The interim final rule pointed to both COVID-19 and recent changes to reserve requirements as reasons for eliminating the six-transaction limitation. Some credit unions did not want to implement any changes in case this was a short-term decision. Amended FAQ #3 answered whether this change is temporary or permanent:
…The underlying reason enabling the changes in Regulation D is the FOMC’s choice of monetary policy framework of an ample reserve regime. In such a regime, reserve requirements are not needed. As a result, the distinction made by the transfer limit between reservable and non-reservable accounts is also not necessary. The Committee’s choice of a monetary policy framework is not a short-term choice. The Board does not have plans to re-impose transfer limits but may make adjustments to the definition of savings accounts in response to comments received on the Board’s interim final rule and, in the future, if conditions warrant. (Emphasis added.)
While this does not exactly promise permanency, this indicates that the removal of the six-transaction limitation from the definition of “savings deposit” is more linked to long-term monetary policy than the pandemic. As the Federal Reserve noted, the Board is seeking comments on its interim final rule. NAFCU members are encouraged to provide us their feedback here.
We also blogged a couple of weeks ago about the interaction between Regulation D and Regulation CC. Regulation CC excludes accounts that meet the definition of “savings deposit” in Regulation D from the rule, and includes those accounts that are “transaction accounts.” The Federal Reserve’s interim final rule made savings deposits a type of transaction account, creating confusion. Fortunately, the updated FAQs clear up this issue too, in FAQ #13:
“…Among other things, the interim final rule amended the definition of “transaction account” in 12 CFR 204.2(e) such that the definition now includes…savings deposits…
Regulation CC provides that an “account” subject to Regulation CC includes accounts described in 12 CFR 204.2(e) (transaction accounts) but excludes accounts described in 12 CFR 204.2(d)(2) (savings deposits).

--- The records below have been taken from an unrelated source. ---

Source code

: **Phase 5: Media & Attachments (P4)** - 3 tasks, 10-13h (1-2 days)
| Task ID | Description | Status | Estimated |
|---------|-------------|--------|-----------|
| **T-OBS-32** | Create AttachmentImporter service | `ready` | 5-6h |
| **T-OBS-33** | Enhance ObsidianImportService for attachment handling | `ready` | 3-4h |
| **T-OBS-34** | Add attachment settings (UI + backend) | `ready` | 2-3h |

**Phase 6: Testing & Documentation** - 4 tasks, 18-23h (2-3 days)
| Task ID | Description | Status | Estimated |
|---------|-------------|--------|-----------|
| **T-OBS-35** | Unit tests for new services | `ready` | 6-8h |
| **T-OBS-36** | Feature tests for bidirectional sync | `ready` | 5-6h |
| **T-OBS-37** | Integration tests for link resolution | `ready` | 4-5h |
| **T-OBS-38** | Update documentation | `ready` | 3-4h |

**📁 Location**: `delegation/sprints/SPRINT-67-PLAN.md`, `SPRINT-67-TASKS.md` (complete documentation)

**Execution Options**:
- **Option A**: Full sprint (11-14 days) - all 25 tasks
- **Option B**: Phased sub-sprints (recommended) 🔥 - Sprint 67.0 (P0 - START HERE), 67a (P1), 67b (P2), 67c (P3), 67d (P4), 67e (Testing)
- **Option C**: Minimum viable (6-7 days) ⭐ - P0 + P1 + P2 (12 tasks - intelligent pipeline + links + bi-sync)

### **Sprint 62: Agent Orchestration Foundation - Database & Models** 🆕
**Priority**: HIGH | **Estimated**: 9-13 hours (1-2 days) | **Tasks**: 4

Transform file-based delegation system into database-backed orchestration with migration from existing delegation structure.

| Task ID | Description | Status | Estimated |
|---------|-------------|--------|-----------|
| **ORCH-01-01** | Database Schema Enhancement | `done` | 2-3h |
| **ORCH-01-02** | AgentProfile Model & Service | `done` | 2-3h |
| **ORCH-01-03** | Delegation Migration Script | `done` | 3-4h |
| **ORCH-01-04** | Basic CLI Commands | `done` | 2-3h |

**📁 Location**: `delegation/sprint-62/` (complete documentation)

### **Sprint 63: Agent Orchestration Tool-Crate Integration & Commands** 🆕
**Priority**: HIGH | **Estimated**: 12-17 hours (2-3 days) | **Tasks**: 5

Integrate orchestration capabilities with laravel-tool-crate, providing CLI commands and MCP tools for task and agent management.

Because Regulation CC continues to exclude accounts described in 12 CFR 204.2(d)(2) from the Reg CC “account” definition, the recent amendments to Regulation D did not result in savings deposits or accounts described in 12 CFR 204.2(d)(2) now being covered by Regulation CC. (Emphasis added.)
In other words, the regulator did not have an intent to have an impact on Regulation CC with these recent changes to Regulation D. As significant rule changes are subject to the requirements of the Administrative Procedure Act, including the notice and comment process, this clarification makes sense.
Nolan and Lemmy. While nonessential businesses have been closed in our area, our family is taking advantage of our nearby trails a lot more these days. Nolan and Lemmy also like to “help” unbox food deliveries, so they are staying busy!